No, bottom-up would not solve that, as the client would always send its check results to a compromised parent node coming from local configured config objects. If an attacker reads the traffic, it is fairly easy to configure these objects on the parent and read what’s going on on the client, especially expose sensitive data. That’s one thing for what I am glad that this mode is gone.

On the other hand, you’d want an intelligent endpoint who should be configured “standalone”, and just have data available once the parent node asks for it. The same question applies - how do you control which data is exposed to the parent node?

The above also has a problem: The user is enforced to configure the client with all its settings, some have to be known in advance. There’s not much automation possible in this regard, and as such this won’t really work in large environments. For a small (smart) home, it would do.

I don’t think that we’re going to fully solve your idea with such a client in the near future. You’ll have to go with what’s already there, or consider a different solution.

Thanks for the ideas and open discussion though :+1:

I was thinking of CheckCommands + Services like this one, which gets synced and executes just as one would expect (just tested with Icinga 2.8.1):

object CheckCommand "test" {
    import "plugin-check-command"
    command = ["/bin/cat", "/etc/passwd"]
    // command = ["/bin/touch", "/tmp/master-executing-some-command-on-the-client"]
    // command = ["/bin/sh", "-c", "echo Hi, executing some command on `hostname`"]
}

object Service "test" {
    import "generic-service"
    host_name = "icinga2-client.localdomain"
    check_command = "test"
}

So what I’m taking away from this:

If you use Icinga2 cluster mode with accept_config = true and accept_command = true, act as if you are granting the master (or any node in a parent zone) SSH access to the icinga/nagios user on the client system. This might require additionally restricting the user which can be difficult and error-prone (it must not be able to read sensitive information the master shouldn’t be aware of from the file system, it must not be able to make network connections to other systems which might restrict access based on the source address, etc.).

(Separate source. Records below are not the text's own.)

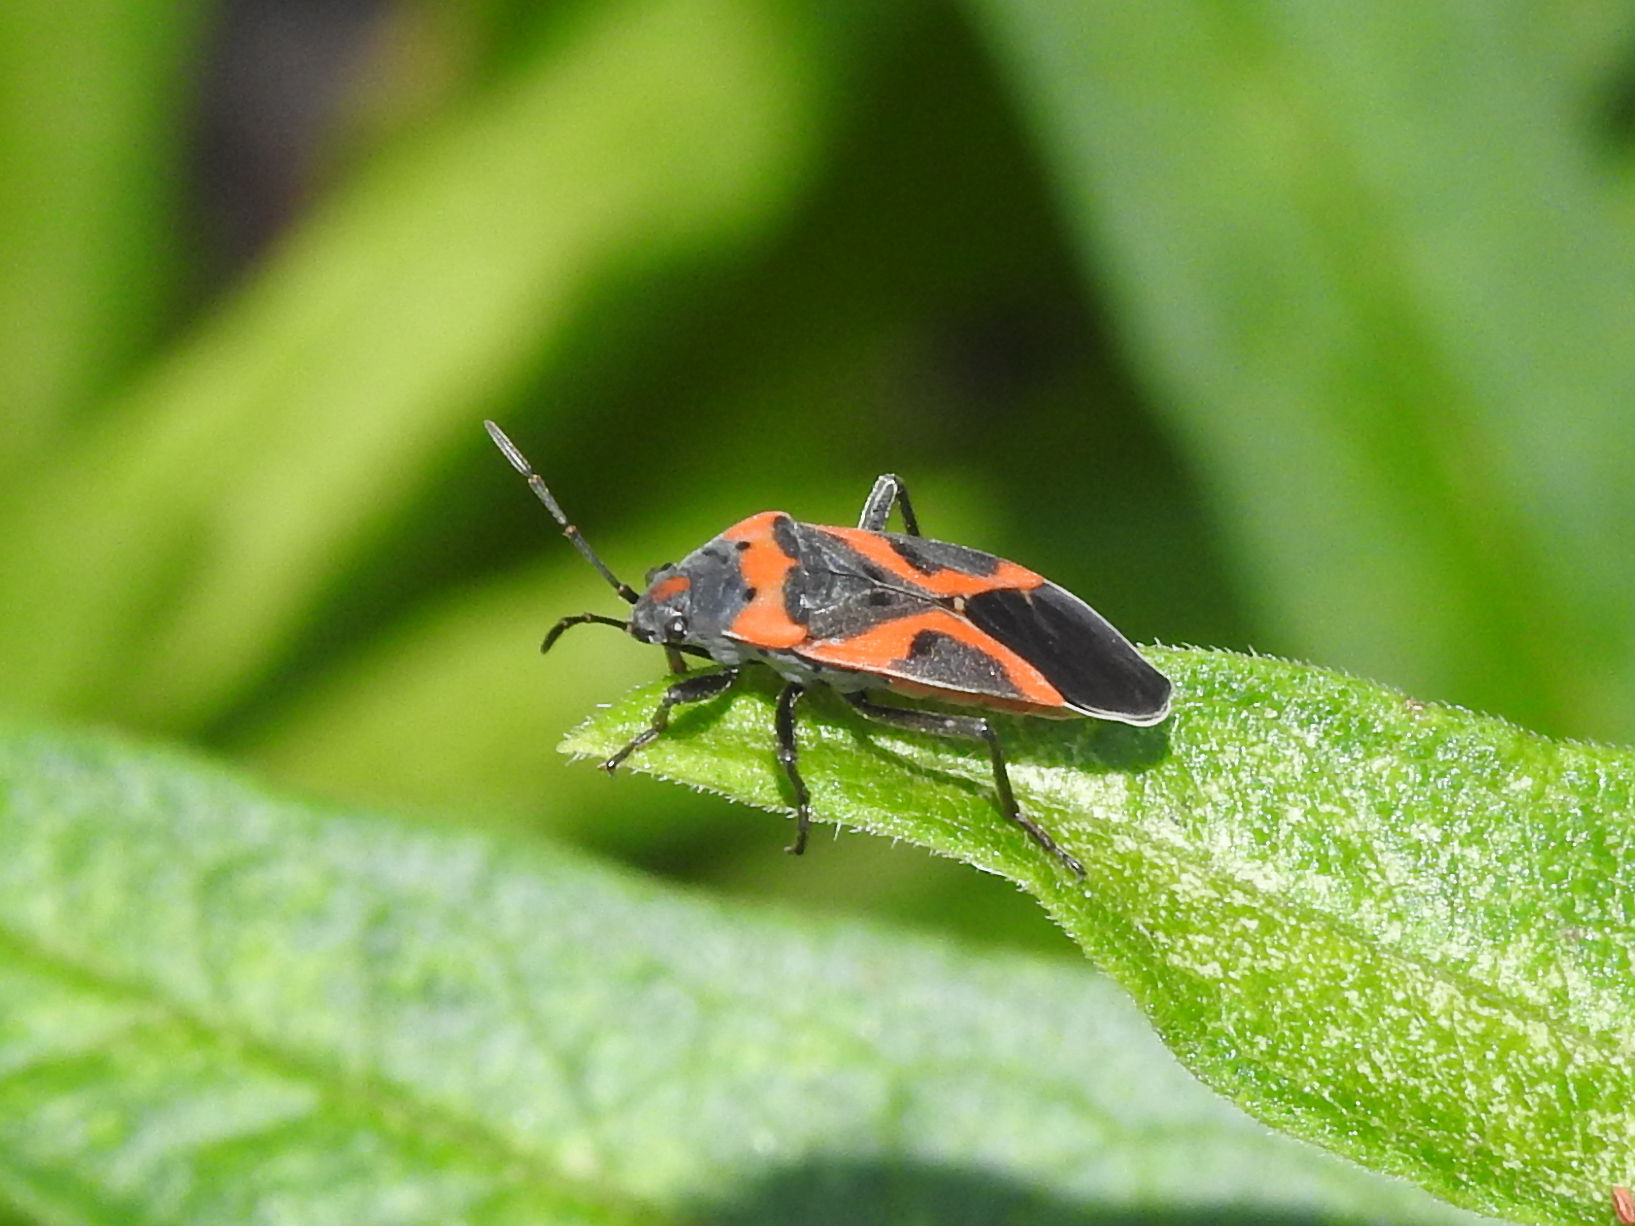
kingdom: Animalia
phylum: Arthropoda
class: Insecta
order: Hemiptera
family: Lygaeidae
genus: Lygaeus
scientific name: Lygaeus kalmii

You are also not limited to programs you find on the client, there’s likely some Python or Perl interpreter installed that you can use to execute pretty much arbitrary programs. It’s also possible to download additional binaries or if network access is restricted, they can also be passed base64 encoded in the config file.

Unfortunately there is also no documentation on the internals of the cluster API except the statement “The message protocol uses an internal API, and as such message types and names may change internally and are not documented.”. That’s probably the case because you don’t want third parties to implement clients for it and relying on it being stable. But it also makes it way harder to understand what’s going on in an Icinga2 cluster, which is especially important for considering the security implications. Yes, you can read the source, but that will waste a huge amount of time if you really just need a rough overview of the control and data flows.

I came across this conversation just after I wrote Distributed monitoring with top-down setup: security considerations. Julian, you seem to be concerned about security and you had the same ideas as me. I wanted to dump the old, unsafe NRPE stuff for a modern, secure solution, but the only current option for distributed monitoring (top-down) is a complete security nightmare.

Are there any chances that bottom-up may still be supported in the future? And in a secure way?

I don’t really have a good solution for this. The setup I was asking for is still using a setup from before migrating to Icinga2 with passive checks submitted via nsca-ng. The existing services are synced from the nodes to the Icinga2 instance using salt. I wouldn’t recommend building a new setup that way though. If you have some configuration management anyways, a more promising way could be to just build the bottom-up config sync yourself within that, however I’ve never got to try this.